◆ **STUDY TEXT**:
>>>

Kiss chase, also referred to as Catch and Kiss, is a tag variant in which tagging is performed by kissing. All members of one sex are "it" at once and chase players of the opposite sex until everyone is caught, then the roles are reversed. A variant is that the player chosen to be "it" will, with assistance from players of the same gender, chase all members of the opposite sex and kiss one of them.

Kumir danga 
In this Indian game, all of the players stay in a designated area ("land"), while "it" (who is referred to as a "crocodile") stands outside of that area in the "water", and cannot step onto land. The players try to run between the water and the land without being tagged.

Poison

In the game of Poison, play starts with players holding hands around a small "poison" circle marked on the ground. The first player to be pushed or pulled into the circle become "poisoned", all hands are released and the poisoned player or players must chase the others.

River or mountain

In River or Mountain (also referred to as Nadi-Parvat in India), designated areas of the field are referred to as "river" or "mountain". The player who is "it" shouts "river" or "mountain", and the other players must go to the area called out. While outside of that area, the players can be tagged and eliminated.

Shadow tag 
Instead of touching other players, "it" tries to step on their shadows to tag them.

The floor is lava 

In one variation of "The floor is lava", the players must avoid stepping on the floor by staying on raised platforms, while "it" (sometimes referred to as the "Lava Monster") can walk across the floor and attempt to tag other players.

Tilo-Express 
Tilo-Express is a variant of hide-and-seek in which the seeker loses if they are tagged by an opponent that they have not spotted.

Team tag

Cops and robbers

Cops and robbers, sometimes called "jail", "jail tag", "team tag", "chase", "cowboys and Indians", "police and thief", "prisoner's base" "jailbreak", "releaseo" or "manhunt", has players split into two teams: cops and robbers.

A. M. Burrage calls this version of the game "Smee" in his 1931 ghost story of the same name. The cops, who are in pursuit of robbers (the team being chased), arrest the robbers by tagging the robbers and putting them in jail. Robbers can stage a jailbreak by tagging one of the prisoners in the jail without getting tagged themselves. The game ends if all the robbers are in jail. In a variant, the robbers have five minutes to hide before being hunted, and only one jailbreak may be allowed per robber. In Mario Kart 8 Deluxe for the Nintendo Switch, a variation of the game is used as a sub-mode for Battle Mode known as "Renegade Roundup".

Zombie tag

Humans vs. Zombies is a survival game of tag, where "human" players fight off increasingly large numbers of "zombies"; if a human is "turned" (i.e. tagged), then that player also becomes a zombie. At the game's beginning, there are only one or two zombies; the zombies multiply by tagging humans, turning them into zombies after a period of one hour. Humans can defend themselves from zombies by using socks, marshmallows, Nerf Blasters or any other toys deemed safe and appropriate; if a zombie is hit by one of these, they are stunned (not allowed to interact with the game in any way) for 15 seconds. The goal of the zombies is to turn all the humans; the humans, meanwhile, must outlast all the zombies.

<<<

◆ **INFORMATION SUPPLIED**:
>>>

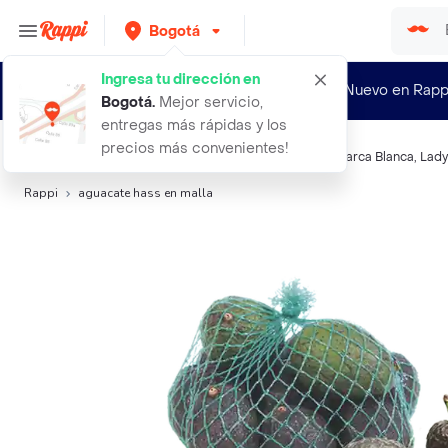
Bogotá
Ingresa tu dirección en
¿Nuevo en Rapp
Bogotá
.
Mejor servicio,
entregas más rápidas y los
precios más convenientes!
Búsquedas relacionadas:
Verduras
,
Ducales
,
Makro
,
Marca Blanca
,
Lady
Rappi
aguacate hass en malla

<<<

◆ **WHAT YOU NEED TO DO**: Please retype the tag games text from "In one variation" up to and including "tag other players.". The listing plays no part in this.

◆ **TASK SOLUTION**:
In one variation of "The floor is lava", the players must avoid stepping on the floor by staying on raised platforms, while "it" (sometimes referred to as the "Lava Monster") can walk across the floor and attempt to tag other players.